### Work instructions
What you need to do is retype every entry exactly as written.

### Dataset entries
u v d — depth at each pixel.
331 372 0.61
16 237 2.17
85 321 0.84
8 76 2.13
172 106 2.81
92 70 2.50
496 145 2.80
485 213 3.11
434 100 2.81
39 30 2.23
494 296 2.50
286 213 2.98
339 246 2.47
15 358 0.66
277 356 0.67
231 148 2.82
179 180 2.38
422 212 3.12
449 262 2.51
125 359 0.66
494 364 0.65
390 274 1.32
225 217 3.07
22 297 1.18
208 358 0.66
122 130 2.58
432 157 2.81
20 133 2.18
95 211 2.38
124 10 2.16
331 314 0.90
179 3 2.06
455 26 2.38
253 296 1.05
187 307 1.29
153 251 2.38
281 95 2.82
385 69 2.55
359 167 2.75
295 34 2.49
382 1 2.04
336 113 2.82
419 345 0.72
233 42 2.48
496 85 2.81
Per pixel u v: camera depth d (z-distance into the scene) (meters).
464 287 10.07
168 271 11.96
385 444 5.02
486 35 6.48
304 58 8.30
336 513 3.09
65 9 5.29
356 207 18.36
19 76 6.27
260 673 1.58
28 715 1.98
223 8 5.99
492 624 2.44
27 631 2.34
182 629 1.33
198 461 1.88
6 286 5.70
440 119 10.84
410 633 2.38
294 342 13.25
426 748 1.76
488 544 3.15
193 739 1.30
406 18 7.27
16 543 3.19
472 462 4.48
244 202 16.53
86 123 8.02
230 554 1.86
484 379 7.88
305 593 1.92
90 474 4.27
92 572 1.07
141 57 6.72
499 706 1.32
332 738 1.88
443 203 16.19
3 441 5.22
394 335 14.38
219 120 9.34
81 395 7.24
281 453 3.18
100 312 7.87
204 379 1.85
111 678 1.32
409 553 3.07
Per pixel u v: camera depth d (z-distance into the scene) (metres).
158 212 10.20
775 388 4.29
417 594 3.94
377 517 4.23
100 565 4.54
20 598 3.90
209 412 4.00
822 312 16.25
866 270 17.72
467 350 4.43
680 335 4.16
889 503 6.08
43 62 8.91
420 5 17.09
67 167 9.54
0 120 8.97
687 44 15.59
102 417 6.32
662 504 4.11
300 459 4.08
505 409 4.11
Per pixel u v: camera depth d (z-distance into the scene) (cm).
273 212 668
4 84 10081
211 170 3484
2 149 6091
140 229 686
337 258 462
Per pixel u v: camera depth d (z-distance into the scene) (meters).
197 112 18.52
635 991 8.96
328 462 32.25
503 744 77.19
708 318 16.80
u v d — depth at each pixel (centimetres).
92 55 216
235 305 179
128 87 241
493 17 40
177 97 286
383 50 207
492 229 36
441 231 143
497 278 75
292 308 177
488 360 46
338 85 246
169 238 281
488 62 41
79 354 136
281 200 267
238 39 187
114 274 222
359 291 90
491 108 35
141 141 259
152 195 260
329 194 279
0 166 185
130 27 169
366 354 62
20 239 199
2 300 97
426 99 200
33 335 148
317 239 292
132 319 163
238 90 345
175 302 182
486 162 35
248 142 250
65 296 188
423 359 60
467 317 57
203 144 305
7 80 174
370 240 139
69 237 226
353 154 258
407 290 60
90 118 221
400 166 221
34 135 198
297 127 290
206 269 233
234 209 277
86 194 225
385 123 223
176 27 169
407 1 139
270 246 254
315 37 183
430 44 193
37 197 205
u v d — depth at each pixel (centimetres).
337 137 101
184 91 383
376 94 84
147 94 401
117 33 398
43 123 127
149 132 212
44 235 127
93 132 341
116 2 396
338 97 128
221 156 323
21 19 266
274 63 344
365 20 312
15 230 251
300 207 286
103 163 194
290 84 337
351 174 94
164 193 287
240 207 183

### Solution to the exercise
u v d — depth at each pixel.
331 372 0.61
16 237 2.17
85 321 0.84
8 76 2.13
172 106 2.81
92 70 2.50
496 145 2.80
485 213 3.11
434 100 2.81
39 30 2.23
494 296 2.50
286 213 2.98
339 246 2.47
15 358 0.66
277 356 0.67
231 148 2.82
179 180 2.38
422 212 3.12
449 262 2.51
125 359 0.66
494 364 0.65
390 274 1.32
225 217 3.07
22 297 1.18
208 358 0.66
122 130 2.58
432 157 2.81
20 133 2.18
95 211 2.38
124 10 2.16
331 314 0.90
179 3 2.06
455 26 2.38
253 296 1.05
187 307 1.29
153 251 2.38
281 95 2.82
385 69 2.55
359 167 2.75
295 34 2.49
382 1 2.04
336 113 2.82
419 345 0.72
233 42 2.48
496 85 2.81
Per pixel u v: camera depth d (z-distance into the scene) (meters).
464 287 10.07
168 271 11.96
385 444 5.02
486 35 6.48
304 58 8.30
336 513 3.09
65 9 5.29
356 207 18.36
19 76 6.27
260 673 1.58
28 715 1.98
223 8 5.99
492 624 2.44
27 631 2.34
182 629 1.33
198 461 1.88
6 286 5.70
440 119 10.84
410 633 2.38
294 342 13.25
426 748 1.76
488 544 3.15
193 739 1.30
406 18 7.27
16 543 3.19
472 462 4.48
244 202 16.53
86 123 8.02
230 554 1.86
484 379 7.88
305 593 1.92
90 474 4.27
92 572 1.07
141 57 6.72
499 706 1.32
332 738 1.88
443 203 16.19
3 441 5.22
394 335 14.38
219 120 9.34
81 395 7.24
281 453 3.18
100 312 7.87
204 379 1.85
111 678 1.32
409 553 3.07
Per pixel u v: camera depth d (z-distance into the scene) (metres).
158 212 10.20
775 388 4.29
417 594 3.94
377 517 4.23
100 565 4.54
20 598 3.90
209 412 4.00
822 312 16.25
866 270 17.72
467 350 4.43
680 335 4.16
889 503 6.08
43 62 8.91
420 5 17.09
67 167 9.54
0 120 8.97
687 44 15.59
102 417 6.32
662 504 4.11
300 459 4.08
505 409 4.11
Per pixel u v: camera depth d (z-distance into the scene) (cm).
273 212 668
4 84 10081
211 170 3484
2 149 6091
140 229 686
337 258 462
Per pixel u v: camera depth d (z-distance into the scene) (meters).
197 112 18.52
635 991 8.96
328 462 32.25
503 744 77.19
708 318 16.80
u v d — depth at each pixel (centimetres).
92 55 216
235 305 179
128 87 241
493 17 40
177 97 286
383 50 207
492 229 36
441 231 143
497 278 75
292 308 177
488 360 46
338 85 246
169 238 281
488 62 41
79 354 136
281 200 267
238 39 187
114 274 222
359 291 90
491 108 35
141 141 259
152 195 260
329 194 279
0 166 185
130 27 169
366 354 62
20 239 199
2 300 97
426 99 200
33 335 148
317 239 292
132 319 163
238 90 345
175 302 182
486 162 35
248 142 250
65 296 188
423 359 60
467 317 57
203 144 305
7 80 174
370 240 139
69 237 226
353 154 258
407 290 60
90 118 221
400 166 221
34 135 198
297 127 290
206 269 233
234 209 277
86 194 225
385 123 223
176 27 169
407 1 139
270 246 254
315 37 183
430 44 193
37 197 205
u v d — depth at each pixel (centimetres).
337 137 101
184 91 383
376 94 84
147 94 401
117 33 398
43 123 127
149 132 212
44 235 127
93 132 341
116 2 396
338 97 128
221 156 323
21 19 266
274 63 344
365 20 312
15 230 251
300 207 286
103 163 194
290 84 337
351 174 94
164 193 287
240 207 183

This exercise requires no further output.